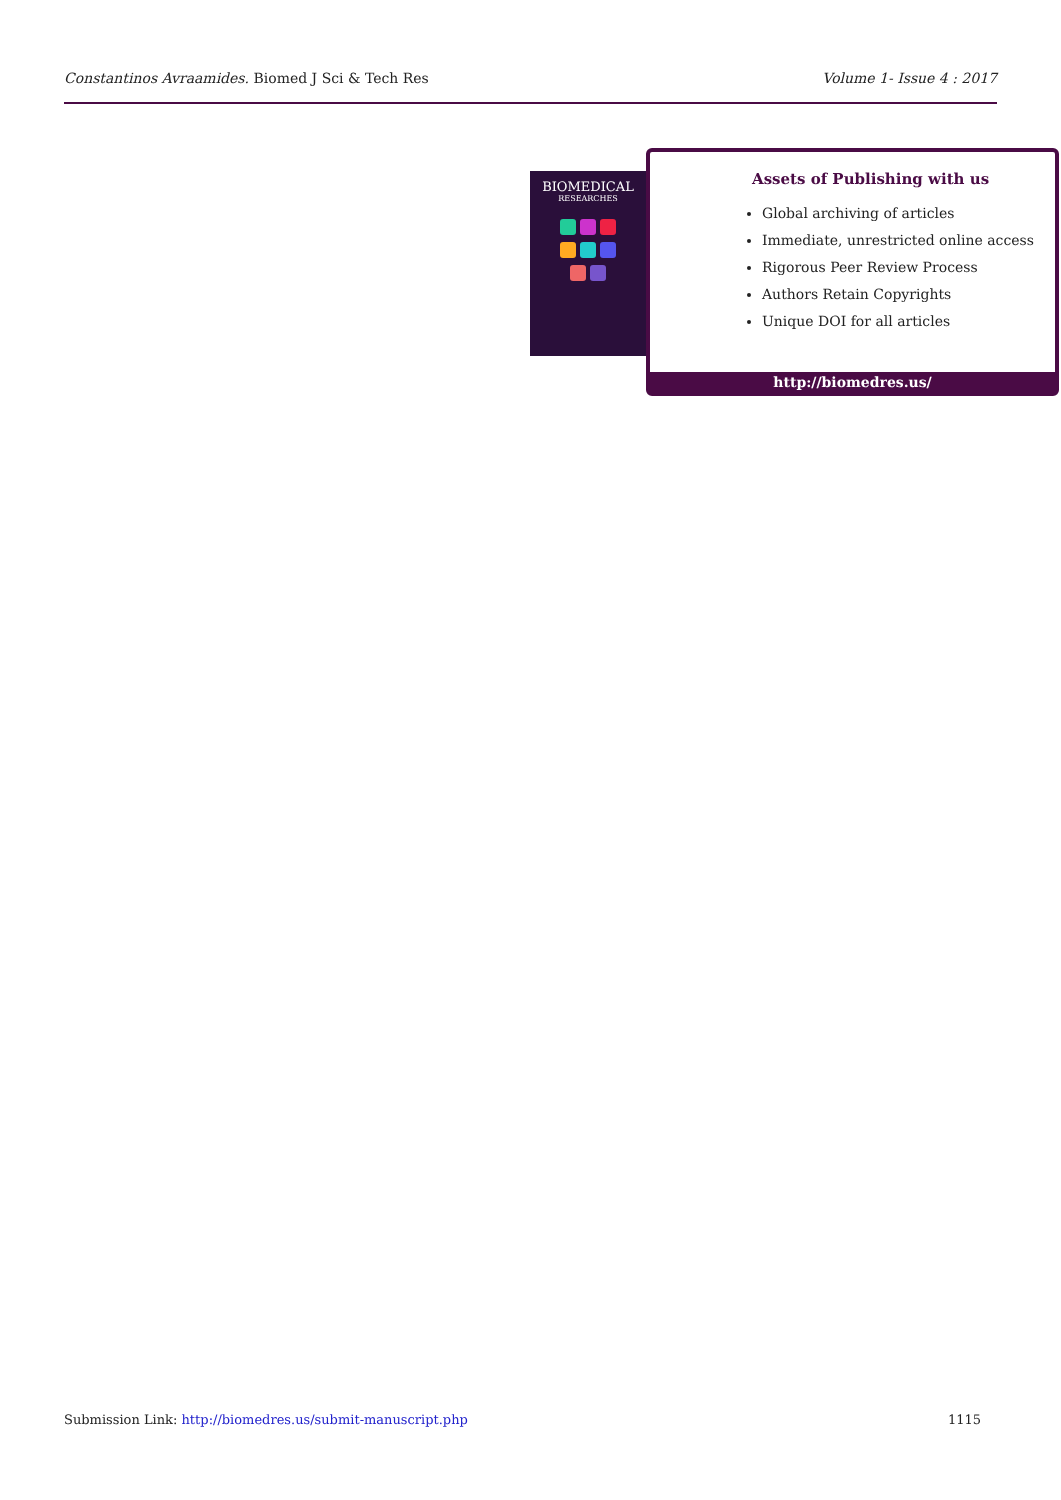Constantinos Avraamides. Biomed J Sci & Tech Res Volume 1- Issue 4 : 2017
BIOMEDICAL
RESEARCHES
Assets of Publishing with us
Global archiving of articles
Immediate, unrestricted online access
Rigorous Peer Review Process
Authors Retain Copyrights
Unique DOI for all articles
http://biomedres.us/
Submission Link: http://biomedres.us/submit-manuscript.php 1115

──────

Count every line of the material that holds the string "articles", then give the total alone.

2